Cinema refuses cash payment. Raad van State rules on Autoriteit Persoonsgegevens s refusal to enforce despite duty of acceptance.

Privacy First Foundation June 25, 2025

On July 30, 2025, the Administrative Law Division of the Raad van State (ABRvS) will consider in a court hearing whether the Autoriteit Persoonsgegevens (AP) was justified in refusing to take enforcement action against a movie theater. The cinema refused to accept privacy-friendly, cash payment when selling movie tickets. With the upcoming cash acceptance requirement, this lawsuit is extremely timely.

In 2018, Arnhem privacy activist Michiel Jonker filed a complaint with the AP about arthouse cinema Focus Filmtheater's refusal to still sell tickets at the box office for cash payment.

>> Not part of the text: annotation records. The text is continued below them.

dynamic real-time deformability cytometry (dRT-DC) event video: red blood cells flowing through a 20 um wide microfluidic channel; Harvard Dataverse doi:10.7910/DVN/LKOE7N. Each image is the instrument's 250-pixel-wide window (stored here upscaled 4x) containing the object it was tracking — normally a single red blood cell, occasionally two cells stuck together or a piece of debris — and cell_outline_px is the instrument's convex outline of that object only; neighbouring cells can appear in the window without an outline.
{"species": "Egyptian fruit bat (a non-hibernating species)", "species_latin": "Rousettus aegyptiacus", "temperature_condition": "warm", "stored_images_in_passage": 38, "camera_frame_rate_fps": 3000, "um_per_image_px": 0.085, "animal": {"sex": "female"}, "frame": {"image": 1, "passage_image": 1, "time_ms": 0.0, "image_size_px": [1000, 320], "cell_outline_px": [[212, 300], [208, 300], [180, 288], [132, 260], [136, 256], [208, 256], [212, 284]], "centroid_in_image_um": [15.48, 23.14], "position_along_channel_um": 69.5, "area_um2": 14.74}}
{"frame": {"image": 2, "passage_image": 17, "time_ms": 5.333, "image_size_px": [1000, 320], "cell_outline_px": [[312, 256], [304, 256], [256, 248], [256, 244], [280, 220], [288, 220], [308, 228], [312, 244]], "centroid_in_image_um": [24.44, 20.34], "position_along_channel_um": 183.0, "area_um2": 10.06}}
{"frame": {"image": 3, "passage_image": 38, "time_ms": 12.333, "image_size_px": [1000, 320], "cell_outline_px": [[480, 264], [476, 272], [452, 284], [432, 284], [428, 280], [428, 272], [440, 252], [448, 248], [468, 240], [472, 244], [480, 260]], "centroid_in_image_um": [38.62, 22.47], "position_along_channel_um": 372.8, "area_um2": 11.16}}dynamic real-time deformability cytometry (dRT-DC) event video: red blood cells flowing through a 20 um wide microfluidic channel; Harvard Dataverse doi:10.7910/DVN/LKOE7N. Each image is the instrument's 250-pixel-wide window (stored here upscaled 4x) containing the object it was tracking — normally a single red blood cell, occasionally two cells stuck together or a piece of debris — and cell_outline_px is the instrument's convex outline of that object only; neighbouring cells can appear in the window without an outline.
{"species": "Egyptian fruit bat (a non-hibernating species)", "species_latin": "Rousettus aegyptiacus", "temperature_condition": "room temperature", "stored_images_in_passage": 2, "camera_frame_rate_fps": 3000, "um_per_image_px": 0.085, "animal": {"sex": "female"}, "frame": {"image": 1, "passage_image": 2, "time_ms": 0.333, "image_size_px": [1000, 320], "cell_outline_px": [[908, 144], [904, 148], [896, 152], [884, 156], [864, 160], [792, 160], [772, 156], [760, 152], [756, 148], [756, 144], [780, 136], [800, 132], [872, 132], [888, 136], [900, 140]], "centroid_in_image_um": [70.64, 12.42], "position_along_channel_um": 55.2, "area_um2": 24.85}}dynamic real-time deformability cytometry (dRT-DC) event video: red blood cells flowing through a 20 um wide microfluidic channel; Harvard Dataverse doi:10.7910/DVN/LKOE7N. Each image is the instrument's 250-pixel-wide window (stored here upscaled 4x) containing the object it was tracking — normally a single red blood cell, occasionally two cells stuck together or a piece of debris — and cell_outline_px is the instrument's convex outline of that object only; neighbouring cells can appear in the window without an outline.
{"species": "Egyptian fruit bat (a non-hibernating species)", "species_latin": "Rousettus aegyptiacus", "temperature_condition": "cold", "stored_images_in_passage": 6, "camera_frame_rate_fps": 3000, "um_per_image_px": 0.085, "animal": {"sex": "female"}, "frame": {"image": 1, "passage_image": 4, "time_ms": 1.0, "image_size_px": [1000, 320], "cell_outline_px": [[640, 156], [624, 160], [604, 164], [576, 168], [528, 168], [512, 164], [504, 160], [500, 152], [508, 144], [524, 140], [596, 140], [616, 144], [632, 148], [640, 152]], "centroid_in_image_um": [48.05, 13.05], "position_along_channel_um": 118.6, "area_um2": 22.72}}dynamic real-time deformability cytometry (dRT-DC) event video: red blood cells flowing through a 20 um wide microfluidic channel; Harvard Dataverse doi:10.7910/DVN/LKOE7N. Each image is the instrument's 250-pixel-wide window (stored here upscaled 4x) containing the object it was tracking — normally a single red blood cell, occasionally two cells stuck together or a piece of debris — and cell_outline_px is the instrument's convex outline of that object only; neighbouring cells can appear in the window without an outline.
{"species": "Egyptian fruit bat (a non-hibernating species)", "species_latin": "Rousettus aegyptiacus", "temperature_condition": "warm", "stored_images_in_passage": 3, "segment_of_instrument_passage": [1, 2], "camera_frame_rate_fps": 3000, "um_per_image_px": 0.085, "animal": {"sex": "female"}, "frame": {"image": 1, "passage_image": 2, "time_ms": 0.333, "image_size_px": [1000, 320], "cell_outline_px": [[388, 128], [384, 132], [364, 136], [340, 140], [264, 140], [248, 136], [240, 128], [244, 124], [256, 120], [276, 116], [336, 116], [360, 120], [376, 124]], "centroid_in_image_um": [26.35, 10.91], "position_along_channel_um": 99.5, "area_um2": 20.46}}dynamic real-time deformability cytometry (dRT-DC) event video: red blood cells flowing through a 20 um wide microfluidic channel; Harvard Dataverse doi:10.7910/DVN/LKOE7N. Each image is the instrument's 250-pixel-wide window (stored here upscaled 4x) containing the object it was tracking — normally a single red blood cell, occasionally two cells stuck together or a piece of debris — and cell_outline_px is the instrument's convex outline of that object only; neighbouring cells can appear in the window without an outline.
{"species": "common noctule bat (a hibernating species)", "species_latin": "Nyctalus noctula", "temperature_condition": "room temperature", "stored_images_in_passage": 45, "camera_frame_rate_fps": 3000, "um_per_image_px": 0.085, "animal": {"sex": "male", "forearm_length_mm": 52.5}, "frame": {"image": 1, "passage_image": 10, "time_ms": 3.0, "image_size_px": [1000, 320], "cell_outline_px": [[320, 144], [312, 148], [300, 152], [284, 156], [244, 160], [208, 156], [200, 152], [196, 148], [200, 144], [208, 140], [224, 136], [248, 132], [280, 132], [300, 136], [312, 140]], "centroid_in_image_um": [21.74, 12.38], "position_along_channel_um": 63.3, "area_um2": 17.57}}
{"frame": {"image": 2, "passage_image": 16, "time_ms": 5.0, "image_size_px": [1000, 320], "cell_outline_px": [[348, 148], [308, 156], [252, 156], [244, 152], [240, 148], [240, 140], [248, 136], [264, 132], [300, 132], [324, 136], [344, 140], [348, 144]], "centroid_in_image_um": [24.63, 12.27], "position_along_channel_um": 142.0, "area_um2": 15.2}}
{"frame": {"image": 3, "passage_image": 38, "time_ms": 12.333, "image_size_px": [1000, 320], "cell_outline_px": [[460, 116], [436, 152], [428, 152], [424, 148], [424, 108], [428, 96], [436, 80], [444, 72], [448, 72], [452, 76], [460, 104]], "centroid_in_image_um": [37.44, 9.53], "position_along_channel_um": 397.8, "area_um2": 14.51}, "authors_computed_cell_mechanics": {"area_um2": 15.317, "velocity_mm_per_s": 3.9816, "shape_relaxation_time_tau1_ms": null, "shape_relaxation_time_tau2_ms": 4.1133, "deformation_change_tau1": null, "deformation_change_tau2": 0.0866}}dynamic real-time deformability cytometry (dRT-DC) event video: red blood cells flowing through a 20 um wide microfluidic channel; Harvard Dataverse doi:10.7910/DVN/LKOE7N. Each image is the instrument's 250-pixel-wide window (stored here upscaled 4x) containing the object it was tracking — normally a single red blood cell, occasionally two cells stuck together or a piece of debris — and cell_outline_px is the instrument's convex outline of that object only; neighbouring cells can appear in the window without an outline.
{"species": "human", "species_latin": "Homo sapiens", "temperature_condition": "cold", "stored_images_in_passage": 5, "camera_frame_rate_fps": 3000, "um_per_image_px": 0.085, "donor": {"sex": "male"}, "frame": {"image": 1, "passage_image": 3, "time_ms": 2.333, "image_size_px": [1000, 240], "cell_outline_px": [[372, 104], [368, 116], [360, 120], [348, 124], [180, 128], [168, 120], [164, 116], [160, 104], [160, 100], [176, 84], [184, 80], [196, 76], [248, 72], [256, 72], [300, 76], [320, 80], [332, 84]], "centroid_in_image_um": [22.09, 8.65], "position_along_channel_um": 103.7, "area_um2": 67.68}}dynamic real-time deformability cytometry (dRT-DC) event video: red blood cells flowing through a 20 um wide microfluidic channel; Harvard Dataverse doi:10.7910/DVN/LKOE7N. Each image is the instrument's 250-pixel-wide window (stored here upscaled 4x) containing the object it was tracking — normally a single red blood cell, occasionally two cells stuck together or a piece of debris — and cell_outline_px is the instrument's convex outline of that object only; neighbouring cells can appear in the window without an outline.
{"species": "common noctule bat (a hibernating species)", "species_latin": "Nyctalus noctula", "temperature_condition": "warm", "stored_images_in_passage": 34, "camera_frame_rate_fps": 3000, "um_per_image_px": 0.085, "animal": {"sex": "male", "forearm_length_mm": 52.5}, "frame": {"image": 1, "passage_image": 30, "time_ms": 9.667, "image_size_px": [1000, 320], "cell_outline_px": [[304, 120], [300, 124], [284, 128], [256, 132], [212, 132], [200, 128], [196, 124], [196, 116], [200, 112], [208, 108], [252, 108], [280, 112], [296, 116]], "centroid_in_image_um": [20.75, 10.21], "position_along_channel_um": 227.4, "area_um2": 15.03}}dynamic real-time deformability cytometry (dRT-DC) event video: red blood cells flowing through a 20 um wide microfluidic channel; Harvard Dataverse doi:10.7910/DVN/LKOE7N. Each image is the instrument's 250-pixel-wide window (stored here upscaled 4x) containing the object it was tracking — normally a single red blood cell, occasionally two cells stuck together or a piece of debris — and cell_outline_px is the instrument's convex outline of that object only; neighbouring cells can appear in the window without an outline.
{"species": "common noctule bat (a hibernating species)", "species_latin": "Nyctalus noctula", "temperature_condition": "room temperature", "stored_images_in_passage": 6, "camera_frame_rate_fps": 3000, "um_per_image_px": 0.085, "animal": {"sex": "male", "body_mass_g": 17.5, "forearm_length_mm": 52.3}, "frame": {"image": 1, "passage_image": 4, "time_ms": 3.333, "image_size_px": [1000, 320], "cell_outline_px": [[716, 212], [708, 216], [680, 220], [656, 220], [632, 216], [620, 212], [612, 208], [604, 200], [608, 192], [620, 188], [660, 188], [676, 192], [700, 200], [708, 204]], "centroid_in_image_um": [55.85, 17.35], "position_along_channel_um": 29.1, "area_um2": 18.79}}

With PIN payments, personal data is processed that makes it possible to trace afterwards which person saw which movie. In a time of increasing uncertainty about disinformation and increasing use of risk lists and AI, this has a "chilling effect." Jonker wants to be able to continue to see cinema films anonymously, while maintaining privacy.

After seven years, the highest Dutch court will now hear the case.

Current threats

Much has changed in those seven years. The Corona crisis (2020-2022) made many people aware of how easily their rights and freedoms could be curtailed. The Russian invasion of Ukraine (since 2022) and internet outages (Crowdstrike in 2024, the electricity outages in Spain, Portugal and France in 2025) made it clear how important maintaining a functioning cash payment infrastructure is for national security. That infrastructure will only remain in place if it is used by many people.

Cash acceptance requirement

Partly for these reasons, the House of Representatives passed a bill in 2024 that included a cash acceptance requirement. According to Jonker, this significantly strengthens his case: "Cash payment is very safe in this case. Soon that cinema will have to accept cash no matter what, and then it will turn out that it will be fine. As a result, such a legal acceptance requirement makes it extra clear that for a brand-new, well-housed movie theater there was never any real need to refuse cash. And if there is no such need, then there is also no legal basis for that refusal, and thus the enforced processing of my personal data is illegal. Therefore, the AP should have simply enforced it."

Contract

A special role in the case is played by the "contract" that the cinema forces on every customer in the form of general terms and conditions. According to Jonker, the arbitrary and unnecessary imposition of such a contract violates Article 8 of the European Convention on Human Rights (ECHR), which requires a material necessity when a contract is not entered into voluntarily. Jonker explains this in a current supplement (pdf) to his earlier appeal.